Another day... Of fighting

As I sit here in the hospital room at MD Anderson Cancer Center with my daddy looking out the window as he sleeps, I can feel him around me, I can feel a peace that he is ok with what is happening. I'm just so thankful for another beautiful morning with him.


It’s not easy for me and it’s definitely not easy for my mom. BUT doctors say that he only has a matter of hours, maybe days to be here with us. We believe in miracles, yes of course, however we have to listen to all the sides of the situation. The blood transfusions, platelets, sodium and potassium that have been given to him are not holding in his body and not responding well, as the cancer is eating it all away.
The doctor was very proud and told us that she was surprised he has lasted this long. That he is a fighter and she can tell that he is doing it for us, as he sees we haven’t left his side and are keeping him holding on.
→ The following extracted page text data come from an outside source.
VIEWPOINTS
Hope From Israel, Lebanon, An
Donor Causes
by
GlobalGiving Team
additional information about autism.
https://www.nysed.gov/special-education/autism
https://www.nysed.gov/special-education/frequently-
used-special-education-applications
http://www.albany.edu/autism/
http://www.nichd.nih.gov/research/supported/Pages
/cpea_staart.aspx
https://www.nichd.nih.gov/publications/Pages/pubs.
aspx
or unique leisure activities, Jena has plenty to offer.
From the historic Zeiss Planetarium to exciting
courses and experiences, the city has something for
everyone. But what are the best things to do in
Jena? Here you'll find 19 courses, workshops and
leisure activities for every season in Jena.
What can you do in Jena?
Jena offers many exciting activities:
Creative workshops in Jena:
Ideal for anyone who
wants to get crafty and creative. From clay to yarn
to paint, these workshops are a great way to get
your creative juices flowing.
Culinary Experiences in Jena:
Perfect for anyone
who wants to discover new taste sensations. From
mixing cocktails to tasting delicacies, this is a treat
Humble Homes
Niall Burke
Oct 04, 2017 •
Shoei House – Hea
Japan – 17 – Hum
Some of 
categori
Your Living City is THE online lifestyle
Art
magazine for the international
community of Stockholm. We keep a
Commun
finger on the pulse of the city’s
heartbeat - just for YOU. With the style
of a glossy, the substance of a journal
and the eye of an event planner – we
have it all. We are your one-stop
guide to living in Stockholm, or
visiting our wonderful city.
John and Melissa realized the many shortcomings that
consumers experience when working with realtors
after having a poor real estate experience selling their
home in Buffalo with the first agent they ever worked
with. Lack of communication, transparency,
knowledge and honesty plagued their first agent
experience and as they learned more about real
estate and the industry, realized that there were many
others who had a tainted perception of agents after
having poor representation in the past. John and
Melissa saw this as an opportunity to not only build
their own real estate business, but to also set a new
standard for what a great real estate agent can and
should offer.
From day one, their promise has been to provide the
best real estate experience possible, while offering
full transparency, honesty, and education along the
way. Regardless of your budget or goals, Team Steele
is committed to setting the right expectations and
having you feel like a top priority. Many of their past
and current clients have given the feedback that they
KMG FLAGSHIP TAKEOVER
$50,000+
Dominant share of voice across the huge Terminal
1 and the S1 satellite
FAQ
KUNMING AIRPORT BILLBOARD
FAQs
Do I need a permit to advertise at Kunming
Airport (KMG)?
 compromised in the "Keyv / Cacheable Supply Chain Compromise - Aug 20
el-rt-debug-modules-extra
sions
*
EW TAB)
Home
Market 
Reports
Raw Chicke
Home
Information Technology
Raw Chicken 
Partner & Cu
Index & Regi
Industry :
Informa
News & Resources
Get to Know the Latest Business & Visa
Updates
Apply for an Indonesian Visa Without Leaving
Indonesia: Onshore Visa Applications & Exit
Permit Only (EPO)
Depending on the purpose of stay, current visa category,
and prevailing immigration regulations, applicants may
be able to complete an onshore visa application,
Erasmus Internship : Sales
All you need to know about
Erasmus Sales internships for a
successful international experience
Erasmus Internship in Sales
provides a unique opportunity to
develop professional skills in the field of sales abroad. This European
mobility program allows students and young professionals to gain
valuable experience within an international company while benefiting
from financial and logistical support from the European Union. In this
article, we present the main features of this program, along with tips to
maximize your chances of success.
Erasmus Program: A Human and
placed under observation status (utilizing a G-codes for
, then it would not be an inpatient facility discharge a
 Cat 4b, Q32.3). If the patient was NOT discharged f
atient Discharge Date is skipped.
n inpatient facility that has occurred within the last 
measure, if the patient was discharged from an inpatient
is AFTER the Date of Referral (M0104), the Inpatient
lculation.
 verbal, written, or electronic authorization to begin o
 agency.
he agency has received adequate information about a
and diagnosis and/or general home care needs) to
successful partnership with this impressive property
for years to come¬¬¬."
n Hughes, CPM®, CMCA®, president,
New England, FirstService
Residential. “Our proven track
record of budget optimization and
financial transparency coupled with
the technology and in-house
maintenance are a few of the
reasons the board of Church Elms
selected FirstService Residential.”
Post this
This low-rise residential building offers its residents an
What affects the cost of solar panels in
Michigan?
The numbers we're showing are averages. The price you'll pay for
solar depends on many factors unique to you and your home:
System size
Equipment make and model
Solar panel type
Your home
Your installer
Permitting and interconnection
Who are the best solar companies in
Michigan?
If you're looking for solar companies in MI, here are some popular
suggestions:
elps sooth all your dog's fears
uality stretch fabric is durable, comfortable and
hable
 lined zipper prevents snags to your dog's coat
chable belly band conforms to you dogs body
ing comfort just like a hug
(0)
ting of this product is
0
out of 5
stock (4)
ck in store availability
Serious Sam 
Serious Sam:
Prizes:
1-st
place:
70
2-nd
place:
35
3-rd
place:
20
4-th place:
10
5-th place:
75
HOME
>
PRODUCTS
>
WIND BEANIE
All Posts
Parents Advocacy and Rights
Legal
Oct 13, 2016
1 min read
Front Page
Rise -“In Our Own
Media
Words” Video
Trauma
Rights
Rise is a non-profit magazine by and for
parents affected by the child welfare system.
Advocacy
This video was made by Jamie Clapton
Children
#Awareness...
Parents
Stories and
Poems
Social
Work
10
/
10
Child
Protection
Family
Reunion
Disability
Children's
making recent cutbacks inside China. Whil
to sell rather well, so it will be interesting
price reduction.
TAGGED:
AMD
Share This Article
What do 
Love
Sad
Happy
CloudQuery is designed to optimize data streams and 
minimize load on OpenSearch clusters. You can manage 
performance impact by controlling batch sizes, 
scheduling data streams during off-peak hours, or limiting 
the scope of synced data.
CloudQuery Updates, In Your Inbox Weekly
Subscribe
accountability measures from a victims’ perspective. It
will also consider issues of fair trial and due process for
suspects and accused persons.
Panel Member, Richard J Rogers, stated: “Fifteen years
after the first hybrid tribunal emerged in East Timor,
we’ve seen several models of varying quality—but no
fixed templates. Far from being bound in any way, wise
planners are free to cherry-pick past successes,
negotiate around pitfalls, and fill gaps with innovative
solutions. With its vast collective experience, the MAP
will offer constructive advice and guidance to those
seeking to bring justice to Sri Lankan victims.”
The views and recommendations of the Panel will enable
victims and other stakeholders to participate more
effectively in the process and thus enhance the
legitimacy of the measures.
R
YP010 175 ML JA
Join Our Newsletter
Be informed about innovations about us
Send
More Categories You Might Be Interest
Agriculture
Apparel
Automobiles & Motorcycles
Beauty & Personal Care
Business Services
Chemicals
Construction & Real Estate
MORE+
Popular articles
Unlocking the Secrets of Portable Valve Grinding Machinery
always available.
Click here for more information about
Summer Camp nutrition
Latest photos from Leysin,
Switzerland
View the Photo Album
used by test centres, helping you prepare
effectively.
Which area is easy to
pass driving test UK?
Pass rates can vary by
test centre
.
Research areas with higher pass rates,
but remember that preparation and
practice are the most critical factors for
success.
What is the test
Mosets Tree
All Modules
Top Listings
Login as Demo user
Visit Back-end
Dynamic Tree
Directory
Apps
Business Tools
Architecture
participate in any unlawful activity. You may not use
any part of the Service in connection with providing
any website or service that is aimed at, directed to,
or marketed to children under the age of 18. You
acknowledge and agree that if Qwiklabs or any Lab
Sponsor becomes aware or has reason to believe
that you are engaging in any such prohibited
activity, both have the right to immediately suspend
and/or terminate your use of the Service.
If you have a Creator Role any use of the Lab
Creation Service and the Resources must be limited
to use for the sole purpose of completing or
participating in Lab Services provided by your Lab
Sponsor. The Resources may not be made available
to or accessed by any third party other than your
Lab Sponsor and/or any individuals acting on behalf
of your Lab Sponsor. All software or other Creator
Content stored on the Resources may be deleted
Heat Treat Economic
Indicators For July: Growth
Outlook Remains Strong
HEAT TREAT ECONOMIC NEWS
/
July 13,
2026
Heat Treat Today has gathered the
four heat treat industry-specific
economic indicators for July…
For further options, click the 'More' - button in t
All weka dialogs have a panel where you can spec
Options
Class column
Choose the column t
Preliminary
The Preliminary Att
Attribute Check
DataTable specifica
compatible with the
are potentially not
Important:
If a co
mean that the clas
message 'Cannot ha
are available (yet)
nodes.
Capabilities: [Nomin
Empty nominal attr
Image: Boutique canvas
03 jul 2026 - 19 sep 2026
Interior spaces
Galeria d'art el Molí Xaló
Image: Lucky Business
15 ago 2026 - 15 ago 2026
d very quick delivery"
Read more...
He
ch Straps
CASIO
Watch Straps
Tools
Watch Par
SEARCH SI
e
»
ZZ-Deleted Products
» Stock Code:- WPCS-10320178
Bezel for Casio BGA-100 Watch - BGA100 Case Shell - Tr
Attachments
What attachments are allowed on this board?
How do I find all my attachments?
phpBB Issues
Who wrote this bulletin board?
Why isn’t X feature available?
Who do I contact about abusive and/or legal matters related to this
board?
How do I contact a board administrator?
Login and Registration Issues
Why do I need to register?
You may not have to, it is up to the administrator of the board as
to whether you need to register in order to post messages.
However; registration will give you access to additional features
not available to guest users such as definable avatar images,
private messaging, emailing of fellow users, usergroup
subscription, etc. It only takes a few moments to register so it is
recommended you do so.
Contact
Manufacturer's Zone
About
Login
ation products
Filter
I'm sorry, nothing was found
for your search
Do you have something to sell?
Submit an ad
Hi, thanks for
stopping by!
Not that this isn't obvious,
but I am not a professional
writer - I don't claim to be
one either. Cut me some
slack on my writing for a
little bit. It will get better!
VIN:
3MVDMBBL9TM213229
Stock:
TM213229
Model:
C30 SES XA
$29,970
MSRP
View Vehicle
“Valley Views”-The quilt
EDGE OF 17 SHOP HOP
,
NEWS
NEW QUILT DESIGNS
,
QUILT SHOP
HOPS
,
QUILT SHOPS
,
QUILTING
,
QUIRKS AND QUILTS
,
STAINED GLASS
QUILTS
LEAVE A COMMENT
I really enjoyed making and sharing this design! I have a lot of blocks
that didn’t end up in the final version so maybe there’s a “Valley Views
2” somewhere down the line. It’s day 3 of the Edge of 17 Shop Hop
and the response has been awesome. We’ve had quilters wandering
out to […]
That whatever we were doing (alternatively, nutritiously and mentally) has helped prolong his life as he was only to live averagely 20 days from July 19th, and has lived for three months more. She also comforted my mom and I saying that he looks and is very peaceful with this process, as Lymphoma patients aren’t as fortunate as him with pain when it comes to the end of the stages. She said we were hurting more than he was and that she understood because she too lost her daddy and best friend. Tears were falling from down my face and I grabbed my daddy and told him how proud I was of him and how much I loved him. He opened his eyes and saw me crying and looked at me telling me not to cry that everything will be ok. I
placed his hand on my face (as he was not mobile at this time) and I could feel his fingers rubbing off my tears as I hugged him tight. I couldn't help myself but lay next to him. he looked so peaceful. He slowly reached for my hand and as I met his, I held it tight and fell asleep by his side. Tonight, we will be released to go back to his home, where he will be most comfortable.

We can only leave it in God’s hands now.